» Work required
Would you give the listing back word for word once its pictures are removed?

» Source data
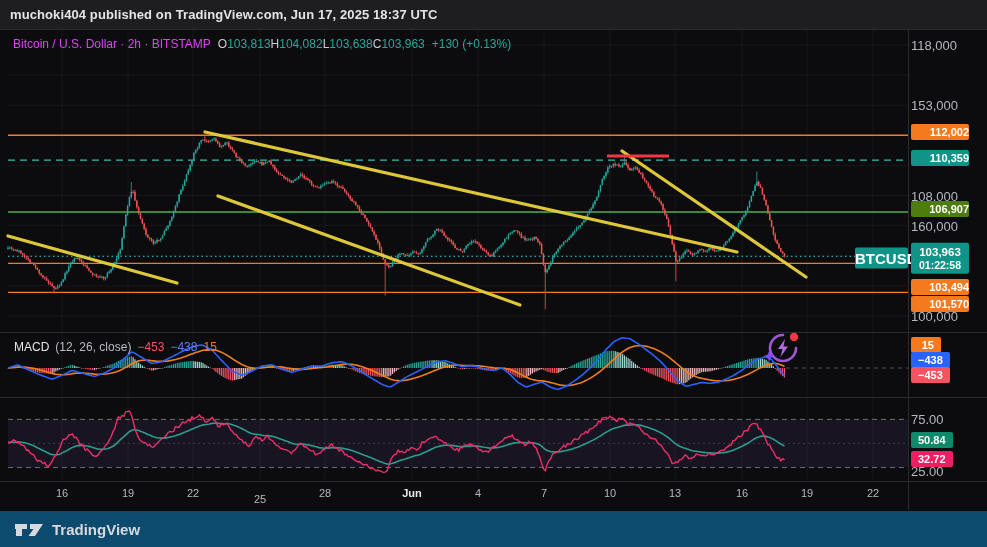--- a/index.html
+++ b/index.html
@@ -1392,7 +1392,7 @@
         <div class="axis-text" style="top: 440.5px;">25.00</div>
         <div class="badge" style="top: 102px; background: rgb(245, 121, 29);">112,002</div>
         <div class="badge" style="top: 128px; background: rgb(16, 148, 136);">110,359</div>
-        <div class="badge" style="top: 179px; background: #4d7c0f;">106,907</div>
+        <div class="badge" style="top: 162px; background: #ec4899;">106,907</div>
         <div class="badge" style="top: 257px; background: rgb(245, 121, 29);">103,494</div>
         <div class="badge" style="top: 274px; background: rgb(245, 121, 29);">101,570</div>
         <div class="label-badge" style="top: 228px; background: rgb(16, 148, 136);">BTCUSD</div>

» Problem solution
--- a/index.html
+++ b/index.html
@@ -1392,7 +1392,7 @@
         <div class="axis-text" style="top: 440.5px;">25.00</div>
         <div class="badge" style="top: 102px; background: rgb(245, 121, 29);">112,002</div>
         <div class="badge" style="top: 128px; background: rgb(16, 148, 136);">110,359</div>
-        <div class="badge" style="top: 179px; background: #4d7c0f;">106,907</div>
+        <div class="badge" style="top: 162px; background: #ec4899;">106,907</div>
         <div class="badge" style="top: 257px; background: rgb(245, 121, 29);">103,494</div>
         <div class="badge" style="top: 274px; background: rgb(245, 121, 29);">101,570</div>
         <div class="label-badge" style="top: 228px; background: rgb(16, 148, 136);">BTCUSD</div>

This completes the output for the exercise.